Por Adriano Bueno (*)
O ano 2020 foi marcado por contradições e conflitos raciais espalhados pelo mundo. Foi assim nos EUA. E foi assim no Brasil.
A vida dos trabalhadores negros e das trabalhadoras negras nunca foi fácil. Espremidos entre a exclusão social gerada pelas políticas econômicas neoliberais, de um lado; e pelo racismo e a violência racial, de outro lado; ano passado, passaram a lidar também com a pandemia de COVID-19.
Por outro lado, se é fato que a situação se agravou, também é fato que houve muita luta. Nos EUA, o Black Lives Matter – Vidas Negras Importam – ocupou as ruas, contribuindo para a derrota eleitoral de Trump. No Brasil, a juventude negra, ao lado de trabalhadores de aplicativos e torcidas organizadas, também ocupou as ruas contra Bolsonaro e o bolsonarismo.
Todos estes movimentos são muito bem vindos. Mas é necessário que façamos o debate sobre os rumos que eles devem tomar. Aqui no Brasil, a eleição presidencial acontece só em 2022 e o que ocorreu nos EUA dois anos antes nos serve de exemplo.
Os protestos contra o assassinato de George Floyd e a violência racial das polícias produziram avanços a serem comemorados. Mas é exemplar que dentro do Partido Democrata o pré-candidato Bernie Sanders tenha sido derrotado pela direita gourmet, com um programa “antirracista” nas declarações, mas racista em sua política econômica neoliberal.
Existe um vínculo entre o neoliberalismo e a violência racial praticada pelas polícias. Assim como existe vínculo entre o neoliberalismo e o encarceramento em massa. Uma coisa é consequência direta da outra. Não será possível obtermos avanços significativos na luta antirracista sem ao mesmo tempo superarmos o neoliberalismo.
A pré-candidatura de Bernie Sanders, que propunha um programa muito mais avançado e que dialogava muito mais com as necessidades materiais do povo negro, acabou derrotada internamente por Joe Biden.
A virada nas primárias ocorreu justamente na Carolina do Norte, onde o eleitorado negro possui peso no partido democrata. O movimento negro estadunidense derrotou o fascista Trump, mas não derrotou o neoliberalismo, que segue em curso com Joe Biden, a direita gourmet deles.
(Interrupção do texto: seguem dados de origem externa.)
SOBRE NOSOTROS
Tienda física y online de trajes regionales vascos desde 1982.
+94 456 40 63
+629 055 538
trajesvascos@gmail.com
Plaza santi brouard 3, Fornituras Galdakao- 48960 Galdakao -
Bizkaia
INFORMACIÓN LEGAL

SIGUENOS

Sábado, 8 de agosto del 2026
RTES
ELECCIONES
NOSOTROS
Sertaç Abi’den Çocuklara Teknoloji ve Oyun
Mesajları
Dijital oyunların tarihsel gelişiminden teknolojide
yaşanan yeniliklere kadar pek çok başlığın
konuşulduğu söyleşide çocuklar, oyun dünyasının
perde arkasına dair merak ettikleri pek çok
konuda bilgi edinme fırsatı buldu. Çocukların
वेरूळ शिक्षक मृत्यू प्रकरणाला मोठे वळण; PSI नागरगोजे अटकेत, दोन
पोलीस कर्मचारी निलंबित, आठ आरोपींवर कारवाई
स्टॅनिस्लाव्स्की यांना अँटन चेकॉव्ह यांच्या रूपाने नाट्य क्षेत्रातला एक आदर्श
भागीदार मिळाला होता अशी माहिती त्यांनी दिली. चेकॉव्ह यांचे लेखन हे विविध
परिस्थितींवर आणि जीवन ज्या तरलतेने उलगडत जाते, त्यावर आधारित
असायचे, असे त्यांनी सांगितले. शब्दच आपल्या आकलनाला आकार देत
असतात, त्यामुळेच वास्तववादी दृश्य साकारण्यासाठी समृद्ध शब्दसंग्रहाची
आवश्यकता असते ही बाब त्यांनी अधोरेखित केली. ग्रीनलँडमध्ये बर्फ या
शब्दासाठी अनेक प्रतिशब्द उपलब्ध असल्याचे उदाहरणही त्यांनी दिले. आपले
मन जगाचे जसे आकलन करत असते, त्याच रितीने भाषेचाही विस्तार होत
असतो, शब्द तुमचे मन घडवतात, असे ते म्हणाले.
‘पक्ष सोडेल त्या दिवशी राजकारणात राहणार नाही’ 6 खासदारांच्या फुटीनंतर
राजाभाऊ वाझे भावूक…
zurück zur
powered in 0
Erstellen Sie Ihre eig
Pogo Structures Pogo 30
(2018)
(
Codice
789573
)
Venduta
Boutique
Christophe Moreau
No Brasil, temos que derrotar Bolsonaro. Embora o PT seja muito diferente do Partido Democrata e Lula esteja muito bem posicionado nas pesquisas, tudo indica que 2022 será um ano de batalhas duras.
Mas não basta derrotar o fascista Bolsonaro, com seu racismo escancarado, se não derrotarmos também o programa econômico que os fascistas implementam. E muitas são as possibilidades que o Capital possui para garantir sobrevida ao neoliberalismo: de se realinhar em peso com Bolsonaro; passando por viabilizar uma terceira via gourmet até indicir sobre a própria política de alianças do PT.
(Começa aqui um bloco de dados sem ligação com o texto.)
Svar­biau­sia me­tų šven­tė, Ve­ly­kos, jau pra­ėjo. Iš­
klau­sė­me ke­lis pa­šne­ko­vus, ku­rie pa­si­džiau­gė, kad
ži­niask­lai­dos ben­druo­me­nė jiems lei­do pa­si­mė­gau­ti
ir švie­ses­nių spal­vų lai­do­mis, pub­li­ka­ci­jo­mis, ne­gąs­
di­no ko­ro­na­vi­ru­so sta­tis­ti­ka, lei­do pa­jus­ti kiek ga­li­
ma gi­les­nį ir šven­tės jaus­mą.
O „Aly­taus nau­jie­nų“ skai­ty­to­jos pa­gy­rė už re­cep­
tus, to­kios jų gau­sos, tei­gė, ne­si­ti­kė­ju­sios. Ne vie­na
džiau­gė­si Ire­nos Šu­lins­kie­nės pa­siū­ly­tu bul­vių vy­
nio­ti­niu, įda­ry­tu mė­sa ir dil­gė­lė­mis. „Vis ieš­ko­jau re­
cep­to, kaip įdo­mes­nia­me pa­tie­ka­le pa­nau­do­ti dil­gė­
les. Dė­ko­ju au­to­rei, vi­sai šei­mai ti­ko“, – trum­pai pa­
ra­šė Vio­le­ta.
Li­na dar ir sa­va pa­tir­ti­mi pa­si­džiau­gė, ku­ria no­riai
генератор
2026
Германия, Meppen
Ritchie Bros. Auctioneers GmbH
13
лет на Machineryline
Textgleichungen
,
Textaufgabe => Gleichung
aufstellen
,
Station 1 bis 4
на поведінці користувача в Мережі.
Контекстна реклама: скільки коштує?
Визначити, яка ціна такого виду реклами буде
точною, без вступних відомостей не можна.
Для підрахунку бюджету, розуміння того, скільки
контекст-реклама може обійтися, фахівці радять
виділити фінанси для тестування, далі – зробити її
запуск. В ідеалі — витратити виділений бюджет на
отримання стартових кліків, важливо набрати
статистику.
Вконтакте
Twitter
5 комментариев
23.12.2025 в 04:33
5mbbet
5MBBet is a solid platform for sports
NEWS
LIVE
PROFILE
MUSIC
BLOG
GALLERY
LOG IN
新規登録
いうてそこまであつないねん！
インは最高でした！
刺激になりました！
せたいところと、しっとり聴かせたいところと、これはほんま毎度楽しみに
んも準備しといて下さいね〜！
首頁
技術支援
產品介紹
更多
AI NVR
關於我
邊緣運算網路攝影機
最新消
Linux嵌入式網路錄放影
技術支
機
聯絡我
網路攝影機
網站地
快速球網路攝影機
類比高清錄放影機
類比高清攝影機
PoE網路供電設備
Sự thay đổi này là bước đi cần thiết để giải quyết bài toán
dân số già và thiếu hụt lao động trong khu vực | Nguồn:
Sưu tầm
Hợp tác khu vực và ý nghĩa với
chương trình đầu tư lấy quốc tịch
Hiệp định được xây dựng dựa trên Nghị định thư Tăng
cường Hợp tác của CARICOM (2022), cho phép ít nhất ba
O 20 de novembro deste ano, Dia da Consciência Negra, será marcado pelo encontro dos atos tradicionais do movimento negro com os atos Fora Bolsonaro. Espero que o movimento negro tenha o seu protagonismo garantido e suas pautas visibilizadas.
Mas espero também que o movimento negro, ao lado dos demais movimentos sociais e sindicais, use bem este momento para rejeitar Bolsonaro, expressão viva do racismo brasileiro atual, em sua versão fascista escancarada; e também rejeitar o neoliberalismo, tão prejudicial aos trabalhadores negros e às trabalhadoras negras, e que anda historicamente acompanhado com o racismo cordial tipicamente brasileiro!
Adriano Bueno é militante do MNU e do Setorial de Combate ao Racismo do PT.